Howard spoke extensively on how CFOs should view upskilling as an ongoing responsibility. While the temptation to treat upskilling as a box-checking exercise, she said it’s pivotal for CFOs to have a hand in developing the makeup of upskill offerings. “There should be a general, shallow kind of training for everyone so people aren’t afraid,” she said. “Then you go deeper with specific groups, like accounting or audit, where you can teach them what it means to use these tools in their daily work.”
That process, Howard added, must give employees room to learn through practice. “If you learn it and you’re not able to practice, it doesn’t mean anything,” she said. “But you also don’t want them to practice on something that is mission-critical.”
Gosline said these smaller, low-risk exercises are what keep critical thinking alive. “You can’t replace what they’ve lost if they’ve abdicated their critical thinking,” she said. “Beneficial friction keeps people sharp.”
Oversight, both agree, should be spread across the organization rather than assigned to a single AI officer. “You need someone whose responsibility it is to think about this systemically,” Gosline said. “But you also need people deployed on teams that have this role. You need distribution throughout the organization.”
“You will always need a human in the loop, because when AI learns from AI, that’s where hallucination and errors are highest.”

-Renée Richardson Gosline
Research scientist and senior lecturer, MIT Sloan
Howard added that CFOs can strengthen that culture by being transparent about where disruption will happen. “Sometimes companies have an incubator or sandbox in the CTO office,” she said. “The CFO can plan for those investments years out and tell investors that this function or process will be disrupted. It allows everyone to understand that margins will shift and that the change is planned.”
Mixing curiosity with clarity
AI may change how finance operates, but Gosline reiterated that leadership still depends on communication.

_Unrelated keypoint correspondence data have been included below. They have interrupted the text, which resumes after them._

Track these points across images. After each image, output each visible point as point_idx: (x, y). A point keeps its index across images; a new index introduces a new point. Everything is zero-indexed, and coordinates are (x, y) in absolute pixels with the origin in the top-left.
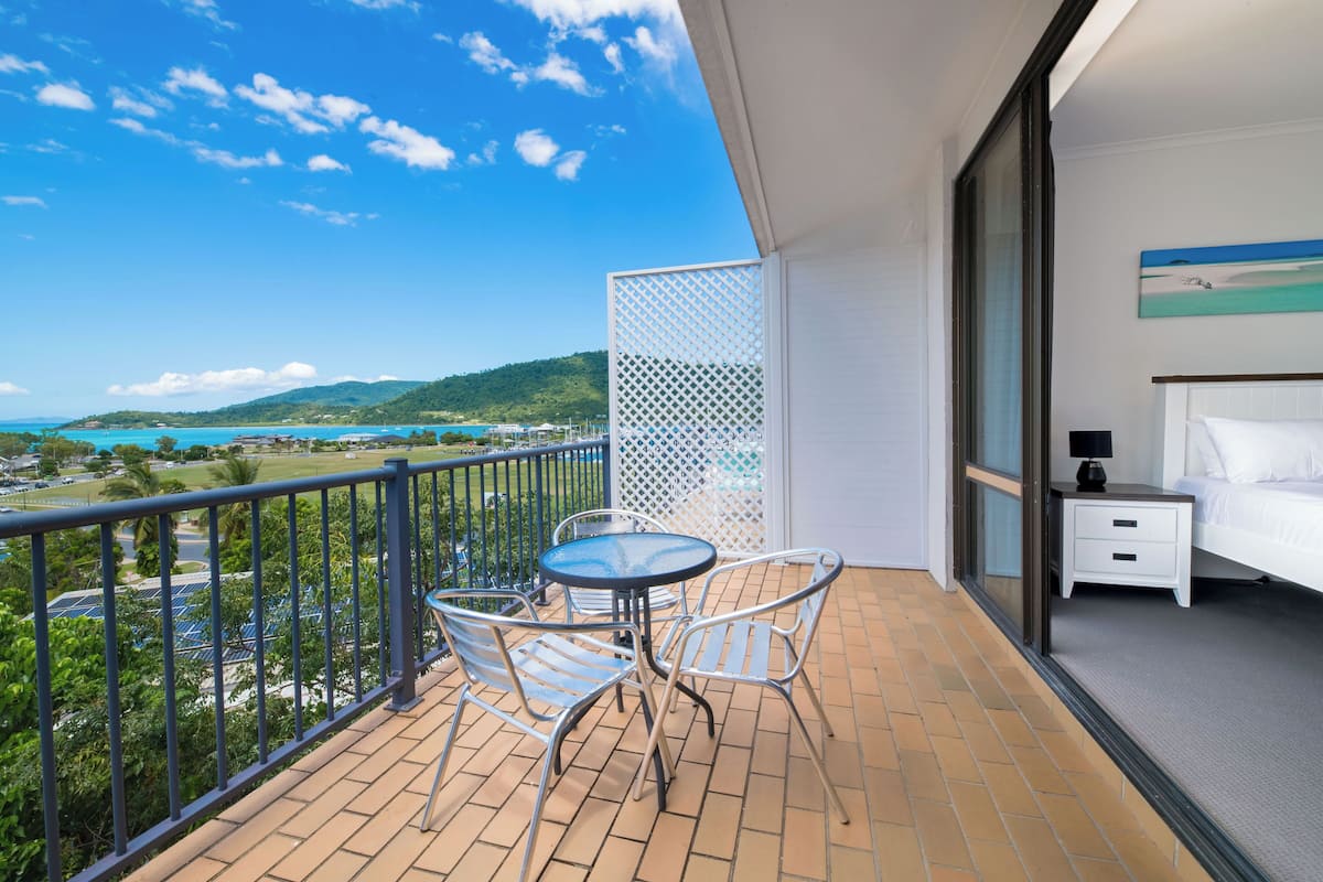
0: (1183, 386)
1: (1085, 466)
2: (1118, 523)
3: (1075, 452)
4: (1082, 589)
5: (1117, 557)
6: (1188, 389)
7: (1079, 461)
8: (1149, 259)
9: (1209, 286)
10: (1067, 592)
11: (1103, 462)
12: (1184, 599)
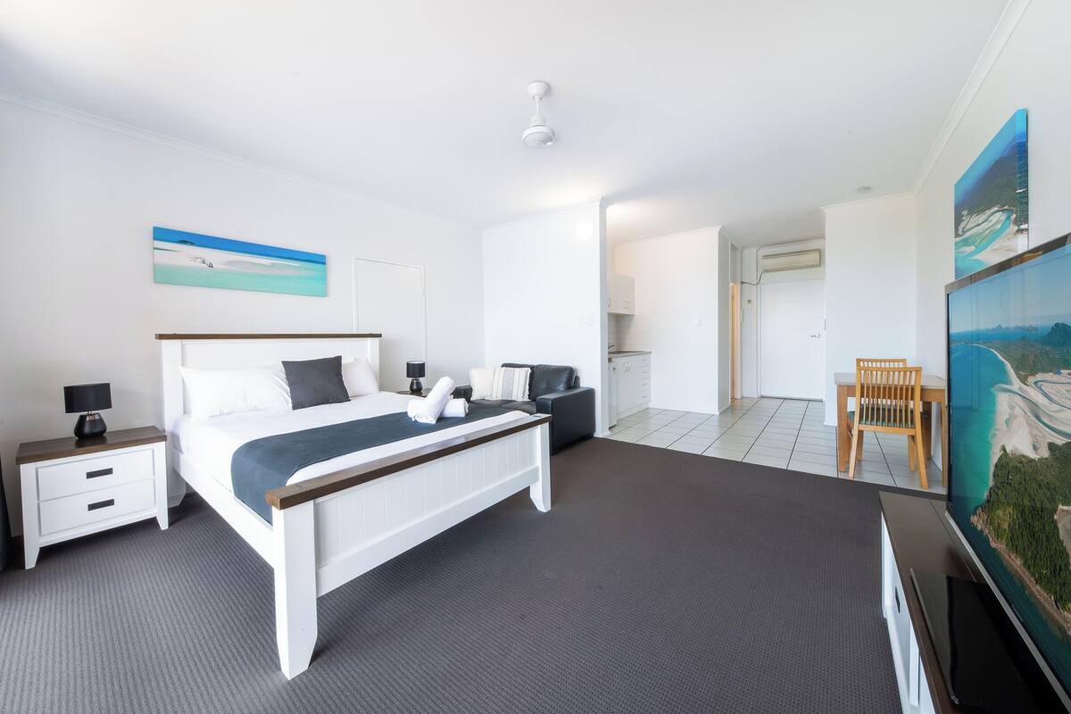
0: (178, 342)
1: (82, 420)
2: (91, 475)
3: (70, 408)
4: (48, 553)
5: (92, 507)
6: (183, 346)
7: (75, 416)
8: (161, 234)
9: (211, 266)
10: (31, 560)
11: (103, 413)
12: (164, 524)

She said in her opinion, the best speakers and executives are those who can translate complex ideas for people outside their specialty. “My family doesn’t come from academics,” she said. “It’s always been important to me to convey what I’ve learned to people outside that world. It’s gotten me to synthesize complicated stuff in a way that allows me to talk to anybody about it.”

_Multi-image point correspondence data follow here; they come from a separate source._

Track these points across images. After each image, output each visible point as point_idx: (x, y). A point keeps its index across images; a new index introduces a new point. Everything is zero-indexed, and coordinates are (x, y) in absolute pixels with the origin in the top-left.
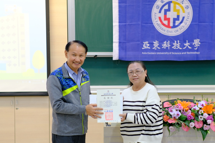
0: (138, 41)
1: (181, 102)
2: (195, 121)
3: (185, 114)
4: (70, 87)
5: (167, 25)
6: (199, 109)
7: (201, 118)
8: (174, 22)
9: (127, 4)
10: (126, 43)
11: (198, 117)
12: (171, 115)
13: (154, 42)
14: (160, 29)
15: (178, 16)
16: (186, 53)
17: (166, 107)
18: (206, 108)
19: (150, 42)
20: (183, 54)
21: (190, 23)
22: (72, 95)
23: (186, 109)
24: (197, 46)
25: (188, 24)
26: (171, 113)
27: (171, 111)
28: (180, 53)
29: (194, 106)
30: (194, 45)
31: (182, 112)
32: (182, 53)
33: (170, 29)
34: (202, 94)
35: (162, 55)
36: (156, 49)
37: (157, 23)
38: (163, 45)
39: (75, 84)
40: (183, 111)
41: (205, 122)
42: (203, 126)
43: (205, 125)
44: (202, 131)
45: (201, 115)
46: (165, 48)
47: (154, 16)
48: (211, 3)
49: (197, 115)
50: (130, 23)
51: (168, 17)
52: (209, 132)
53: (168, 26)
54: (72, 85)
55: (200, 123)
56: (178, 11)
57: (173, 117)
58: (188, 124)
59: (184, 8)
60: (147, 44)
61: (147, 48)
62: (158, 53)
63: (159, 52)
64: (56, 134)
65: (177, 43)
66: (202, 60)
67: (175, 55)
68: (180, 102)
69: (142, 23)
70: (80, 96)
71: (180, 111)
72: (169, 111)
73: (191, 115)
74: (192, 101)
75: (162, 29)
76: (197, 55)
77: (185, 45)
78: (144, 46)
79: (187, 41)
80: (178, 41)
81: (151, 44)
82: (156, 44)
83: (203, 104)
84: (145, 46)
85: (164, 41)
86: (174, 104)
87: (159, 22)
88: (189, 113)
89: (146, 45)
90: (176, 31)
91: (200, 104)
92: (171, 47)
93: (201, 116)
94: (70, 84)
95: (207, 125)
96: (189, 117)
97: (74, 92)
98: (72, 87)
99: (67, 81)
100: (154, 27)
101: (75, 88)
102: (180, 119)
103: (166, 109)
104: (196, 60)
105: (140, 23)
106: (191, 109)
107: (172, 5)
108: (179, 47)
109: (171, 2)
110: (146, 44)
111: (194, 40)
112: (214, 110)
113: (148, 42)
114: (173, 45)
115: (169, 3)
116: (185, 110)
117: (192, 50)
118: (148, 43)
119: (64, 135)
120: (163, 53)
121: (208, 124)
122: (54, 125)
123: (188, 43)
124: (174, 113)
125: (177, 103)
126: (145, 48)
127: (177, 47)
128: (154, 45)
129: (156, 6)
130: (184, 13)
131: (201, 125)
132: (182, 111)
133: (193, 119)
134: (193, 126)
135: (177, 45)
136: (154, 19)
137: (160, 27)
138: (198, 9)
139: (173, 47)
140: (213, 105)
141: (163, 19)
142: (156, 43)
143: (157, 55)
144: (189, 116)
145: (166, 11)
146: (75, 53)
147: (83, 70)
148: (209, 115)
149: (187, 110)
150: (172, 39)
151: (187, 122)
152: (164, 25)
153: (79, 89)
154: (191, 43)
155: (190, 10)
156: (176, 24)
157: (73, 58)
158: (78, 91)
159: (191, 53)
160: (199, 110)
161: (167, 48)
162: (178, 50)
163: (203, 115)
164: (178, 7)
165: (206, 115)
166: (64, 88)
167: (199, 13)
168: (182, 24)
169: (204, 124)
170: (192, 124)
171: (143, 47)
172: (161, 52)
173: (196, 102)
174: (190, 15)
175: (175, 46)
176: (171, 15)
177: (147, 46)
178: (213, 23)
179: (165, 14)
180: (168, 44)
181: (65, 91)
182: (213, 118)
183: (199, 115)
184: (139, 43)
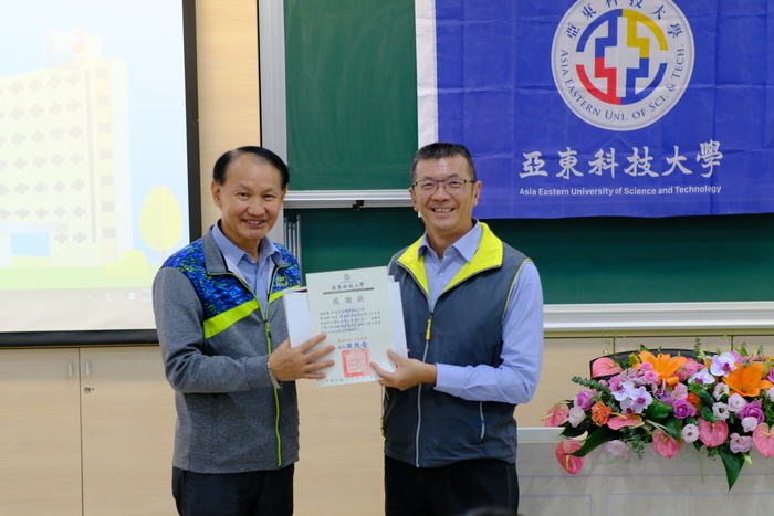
0: (507, 149)
1: (653, 356)
2: (702, 421)
3: (665, 400)
4: (231, 304)
5: (605, 92)
6: (713, 381)
7: (721, 412)
8: (630, 84)
9: (467, 23)
11: (711, 407)
12: (617, 403)
13: (561, 154)
14: (580, 108)
15: (644, 62)
16: (674, 190)
17: (600, 375)
18: (740, 377)
19: (548, 152)
20: (662, 195)
21: (686, 87)
23: (671, 380)
24: (711, 164)
25: (678, 87)
26: (618, 397)
27: (619, 389)
28: (654, 191)
29: (699, 371)
30: (702, 161)
31: (654, 392)
32: (661, 191)
33: (617, 108)
34: (732, 334)
35: (589, 197)
36: (567, 177)
37: (571, 85)
38: (591, 164)
39: (247, 294)
40: (660, 387)
41: (734, 425)
42: (729, 438)
43: (735, 436)
44: (724, 455)
45: (721, 400)
46: (600, 173)
47: (559, 64)
48: (758, 16)
49: (706, 402)
50: (477, 86)
51: (608, 64)
52: (748, 459)
53: (610, 97)
54: (238, 298)
55: (718, 428)
56: (644, 43)
57: (624, 408)
58: (674, 431)
59: (666, 34)
60: (536, 162)
61: (537, 173)
62: (577, 192)
63: (579, 186)
65: (642, 155)
67: (635, 197)
68: (649, 358)
69: (517, 87)
71: (649, 388)
72: (610, 388)
73: (688, 400)
74: (689, 354)
75: (589, 108)
76: (711, 195)
77: (669, 161)
78: (527, 166)
79: (676, 148)
80: (646, 149)
81: (552, 161)
82: (568, 159)
83: (727, 365)
84: (531, 168)
85: (596, 149)
86: (628, 366)
87: (578, 84)
88: (681, 393)
89: (533, 164)
90: (636, 115)
91: (717, 362)
92: (619, 170)
93: (721, 405)
94: (229, 296)
95: (742, 434)
96: (681, 410)
97: (247, 321)
100: (559, 101)
101: (247, 308)
102: (649, 414)
103: (602, 382)
105: (512, 87)
106: (685, 383)
107: (622, 22)
108: (647, 171)
109: (619, 12)
110: (533, 159)
111: (702, 145)
112: (766, 384)
113: (539, 154)
114: (628, 164)
115: (612, 17)
116: (667, 385)
117: (695, 179)
118: (540, 158)
120: (592, 192)
121: (746, 431)
123: (680, 154)
124: (629, 394)
125: (637, 360)
126: (531, 173)
127: (640, 170)
128: (561, 162)
129: (566, 27)
130: (664, 52)
131: (721, 436)
132: (655, 388)
133: (693, 414)
134: (694, 438)
135: (640, 163)
136: (560, 72)
137: (581, 101)
138: (714, 35)
139: (627, 171)
140: (763, 367)
141: (590, 71)
142: (569, 157)
143: (571, 196)
144: (681, 406)
145: (601, 45)
146: (245, 188)
147: (275, 247)
148: (749, 399)
149: (673, 386)
150: (623, 143)
151: (672, 424)
152: (594, 92)
153: (263, 312)
154: (691, 154)
155: (686, 41)
156: (638, 90)
157: (241, 204)
158: (261, 318)
159: (692, 189)
160: (714, 385)
161: (607, 173)
162: (646, 181)
163: (729, 400)
164: (642, 30)
165: (737, 402)
166: (208, 311)
167: (717, 50)
168: (657, 89)
169: (731, 432)
170: (690, 431)
171: (524, 172)
172: (587, 187)
173: (706, 358)
174: (686, 57)
175: (634, 166)
176: (621, 58)
177: (537, 168)
178: (764, 84)
179: (599, 55)
180: (608, 160)
181: (212, 320)
182: (764, 410)
183: (716, 402)
184: (510, 156)
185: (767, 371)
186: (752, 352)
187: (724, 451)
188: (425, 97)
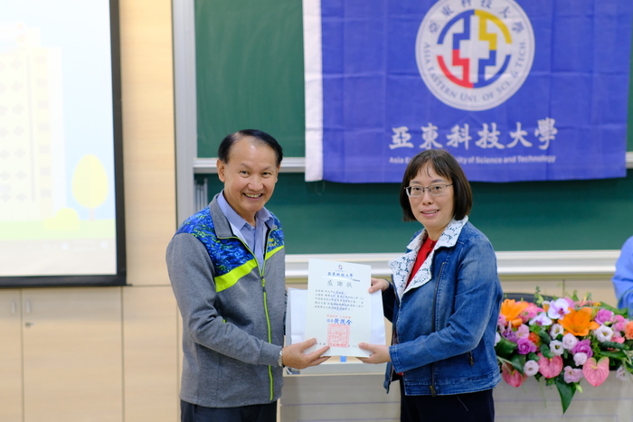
0: (379, 125)
2: (541, 357)
3: (511, 338)
4: (236, 264)
5: (461, 78)
6: (550, 323)
7: (556, 349)
8: (481, 71)
9: (347, 20)
10: (342, 131)
11: (548, 345)
13: (424, 129)
14: (439, 91)
15: (493, 54)
16: (517, 159)
18: (573, 319)
19: (414, 127)
21: (526, 74)
22: (243, 289)
23: (515, 322)
24: (547, 138)
25: (520, 75)
28: (500, 160)
29: (538, 314)
30: (540, 135)
31: (502, 332)
32: (506, 160)
33: (470, 92)
34: (563, 278)
37: (432, 72)
38: (449, 137)
39: (248, 255)
40: (506, 327)
41: (568, 359)
42: (563, 371)
43: (568, 368)
44: (560, 385)
45: (557, 339)
46: (456, 145)
47: (423, 54)
48: (586, 16)
49: (544, 340)
50: (355, 72)
51: (463, 55)
52: (579, 388)
53: (465, 83)
54: (241, 259)
55: (555, 362)
56: (493, 38)
58: (519, 366)
59: (510, 31)
60: (404, 135)
61: (405, 144)
64: (194, 401)
65: (490, 130)
66: (563, 177)
67: (485, 165)
69: (388, 74)
70: (264, 290)
73: (530, 338)
74: (530, 299)
75: (447, 91)
76: (547, 164)
77: (513, 135)
78: (396, 139)
79: (519, 125)
80: (494, 126)
81: (417, 135)
82: (430, 134)
83: (562, 310)
84: (399, 141)
85: (453, 125)
87: (439, 71)
88: (524, 334)
89: (401, 137)
90: (486, 97)
91: (554, 307)
92: (472, 143)
93: (556, 342)
94: (234, 257)
95: (574, 367)
96: (524, 347)
98: (242, 266)
99: (228, 248)
100: (422, 85)
104: (543, 178)
105: (383, 73)
106: (527, 324)
107: (474, 20)
108: (495, 143)
109: (472, 12)
110: (401, 134)
111: (539, 122)
112: (593, 325)
113: (406, 129)
114: (478, 138)
115: (466, 16)
116: (512, 326)
117: (534, 151)
118: (407, 132)
119: (219, 406)
121: (577, 365)
122: (188, 377)
123: (522, 129)
126: (400, 145)
127: (489, 143)
128: (424, 136)
129: (429, 23)
130: (509, 45)
131: (557, 368)
132: (503, 328)
133: (534, 351)
134: (535, 372)
135: (489, 136)
136: (424, 61)
137: (441, 85)
138: (550, 31)
139: (478, 143)
140: (591, 311)
141: (448, 60)
142: (430, 132)
144: (525, 344)
145: (457, 39)
146: (246, 166)
147: (269, 214)
148: (580, 338)
149: (518, 327)
150: (475, 120)
151: (517, 360)
152: (452, 78)
153: (260, 269)
154: (531, 130)
155: (527, 37)
157: (242, 180)
158: (258, 275)
159: (531, 159)
160: (551, 326)
161: (461, 145)
162: (494, 152)
163: (564, 339)
164: (491, 26)
165: (570, 341)
166: (220, 269)
167: (552, 44)
168: (505, 76)
169: (565, 365)
170: (531, 366)
171: (392, 144)
173: (544, 302)
174: (527, 49)
175: (484, 140)
176: (474, 50)
177: (404, 140)
178: (591, 72)
179: (456, 47)
180: (463, 135)
182: (592, 347)
183: (552, 339)
184: (382, 130)
185: (594, 314)
186: (583, 298)
187: (559, 381)
188: (312, 81)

Howard encourages CFOs to seek out similar opportunities. “Go talk to students,” she said, instructing finance leaders who want to tweak their communication skills to seek speaking opportunities with finance students at their local colleges. “They’ll ask tough questions and give you honest feedback. because they’re not your customers or your clients. So, if you can ask them how you did, they’ll tell you,” she said.
Gosline stressed the value of the ability to simplify language among CFOs. “People want to sound smart,” she said. “But in their zeal to show expertise, they may leave people behind because they’re talking to themselves. When you’re public speaking [at your organizations], remember you’re still speaking to the public.”

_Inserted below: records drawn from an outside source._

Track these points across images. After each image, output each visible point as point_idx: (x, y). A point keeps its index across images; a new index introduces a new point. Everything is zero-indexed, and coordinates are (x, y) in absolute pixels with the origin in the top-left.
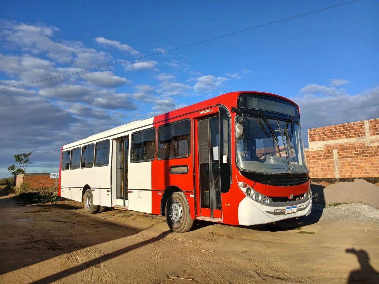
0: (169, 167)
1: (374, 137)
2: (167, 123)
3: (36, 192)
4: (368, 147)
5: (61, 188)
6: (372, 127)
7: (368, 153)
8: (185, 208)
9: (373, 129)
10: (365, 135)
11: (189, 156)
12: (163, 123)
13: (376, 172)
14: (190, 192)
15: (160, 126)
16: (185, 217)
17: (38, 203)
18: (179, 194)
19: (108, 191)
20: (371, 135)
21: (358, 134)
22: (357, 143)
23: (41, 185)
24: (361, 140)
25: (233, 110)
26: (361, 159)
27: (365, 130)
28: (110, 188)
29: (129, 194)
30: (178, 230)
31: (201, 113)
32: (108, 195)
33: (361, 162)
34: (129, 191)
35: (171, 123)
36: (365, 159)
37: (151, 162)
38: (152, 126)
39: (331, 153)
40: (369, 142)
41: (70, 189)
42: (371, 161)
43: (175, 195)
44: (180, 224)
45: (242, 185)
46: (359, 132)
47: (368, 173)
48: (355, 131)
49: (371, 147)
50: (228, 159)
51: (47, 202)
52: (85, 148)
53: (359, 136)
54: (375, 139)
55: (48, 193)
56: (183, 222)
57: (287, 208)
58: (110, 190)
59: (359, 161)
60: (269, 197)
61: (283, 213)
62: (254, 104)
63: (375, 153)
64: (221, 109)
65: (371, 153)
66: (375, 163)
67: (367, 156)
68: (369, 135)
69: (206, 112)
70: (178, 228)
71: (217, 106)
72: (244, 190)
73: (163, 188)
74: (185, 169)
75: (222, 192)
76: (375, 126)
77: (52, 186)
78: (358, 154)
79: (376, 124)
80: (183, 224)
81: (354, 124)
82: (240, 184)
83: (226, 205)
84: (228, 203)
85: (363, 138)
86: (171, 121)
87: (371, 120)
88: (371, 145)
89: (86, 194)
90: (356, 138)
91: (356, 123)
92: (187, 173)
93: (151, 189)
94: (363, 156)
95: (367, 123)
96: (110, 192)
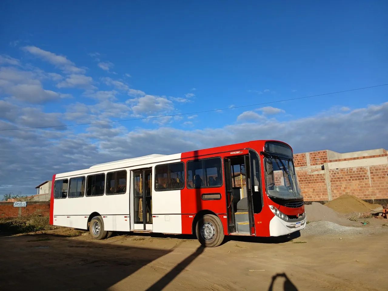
0: (201, 195)
1: (314, 167)
2: (196, 159)
3: (9, 222)
4: (310, 175)
5: (54, 216)
6: (312, 158)
7: (310, 180)
8: (218, 227)
9: (313, 160)
10: (306, 165)
11: (222, 186)
12: (192, 159)
13: (317, 196)
14: (224, 214)
15: (189, 161)
16: (219, 234)
17: (22, 233)
18: (211, 216)
19: (125, 217)
20: (311, 165)
21: (300, 164)
22: (300, 171)
23: (3, 215)
24: (304, 169)
25: (262, 153)
26: (305, 185)
27: (306, 161)
28: (129, 214)
29: (153, 218)
30: (212, 245)
31: (232, 153)
32: (126, 220)
33: (305, 188)
34: (153, 216)
35: (201, 159)
36: (308, 185)
37: (180, 190)
38: (180, 161)
39: (279, 180)
40: (310, 171)
41: (68, 217)
42: (312, 187)
43: (207, 217)
44: (213, 240)
45: (272, 208)
46: (302, 162)
47: (311, 197)
48: (299, 162)
49: (313, 175)
50: (259, 189)
51: (30, 232)
52: (90, 177)
53: (302, 166)
54: (315, 168)
55: (20, 223)
56: (216, 239)
57: (297, 224)
58: (129, 216)
59: (303, 187)
60: (288, 216)
61: (294, 227)
62: (273, 149)
63: (316, 180)
64: (250, 151)
65: (313, 180)
66: (316, 189)
67: (309, 183)
68: (310, 165)
69: (237, 153)
70: (211, 244)
71: (247, 149)
72: (273, 211)
73: (195, 212)
74: (218, 196)
75: (254, 213)
76: (314, 158)
77: (16, 216)
78: (302, 181)
79: (315, 155)
80: (217, 240)
81: (297, 155)
82: (270, 206)
83: (258, 223)
84: (260, 221)
85: (305, 168)
86: (200, 158)
87: (311, 152)
88: (312, 174)
89: (93, 221)
90: (299, 167)
91: (299, 154)
92: (220, 199)
93: (181, 213)
94: (306, 183)
95: (308, 155)
96: (129, 218)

That same clarity applies in the boardroom. Howard said CFOs should frame their presentations around portraying clarity in their message. “When you’re presenting numbers, talk about the potential downsides and the upsides,” she said. “What does it mean if you get it right, and what does it mean if you get it wrong?”
Both see AI as a tool that magnifies the need for CFOs to strengthen their communication skills and elevate human ability, rather than replace them. “You will always need a human in the loop,” Gosline said. “Because when AI learns from AI, that’s where hallucination and errors are highest.” And, Howard said the same rule applies to leadership. “AI can help you,” she said. “But you still have to be intentional about the people and the process. That’s how you make sure it’s worth the investment.”
For CFOs steering their companies through AI transformation, both researchers agree on one central idea: Progress comes from balance. Technology may power the future of finance, but people will always define its success.